YOUR OBJECTIVE: According to the passage on the Cross and the Temple, why was the Temple destroyed?

PROVIDED PASSAGE Block Start

The Cross and the Temple are not enemies, and they are not two “phases” where one cancels the other. The Law of God is eternal (Psalm 119:89; Psalm 119:160; Malachi 3:6). The Temple system, with its sacrifices, priests, and purity laws, was given by that same eternal Law. The death of Jesus did not abolish a single commandment. It revealed the true depth of what those commandments were already saying. The Temple was not destroyed to end sacrifices, but as judgment for disobedience (2 Chronicles 36:14-19; Jeremiah 7:12-14; Luke 19:41-44). Our task is to hold these truths together without inventing a new religion that replaces the Law with human ideas about the Cross.
The apparent conflict: the Lamb and the altar
At first glance, there seems to be a conflict:
- On one side, the Law of God commanding sacrifices, offerings, and priestly service.
- On the other, Jesus presented as “the Lamb of God, who takes away the sin of the world” (John 1:29).
Many people jump to a conclusion the Scriptures never make: “If Jesus is the Lamb, then the sacrifices are over, the Temple is finished, and the Law that commanded them no longer matters.”
But Jesus Himself refused that logic. He said plainly that He did not come to abolish the Law or the Prophets, and that not even the smallest stroke would fall from the Law until heaven and earth pass away (Matthew 5:17-19; Luke 16:17). Heaven and earth are still here. The Law still stands. The commandments about sacrifices, offerings, and the Temple were never revoked by His lips.
The Cross does not erase the Temple laws. The Cross reveals what they were truly pointing to.

PROVIDED PASSAGE Block End
RECORD SET Block Start

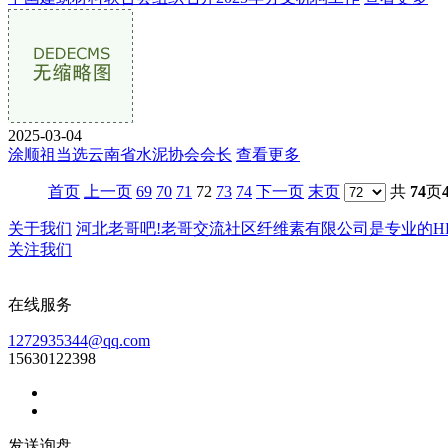
2025-03-04
涂顺祖当选云南省水泥协会会长
查看更多
首页
上一页
69
70
71
72
73
74
下一页
末页
共
74
页
关于我们
河北老哥吧!老哥交流社区纤维素有限公司是专业的HPMC
关注我们
在线服务
1272935344@qq.com
15630122398
发送询盘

RECORD SET Block End

EXPECTED ANSWER: As judgment for disobedience, not to end sacrifices.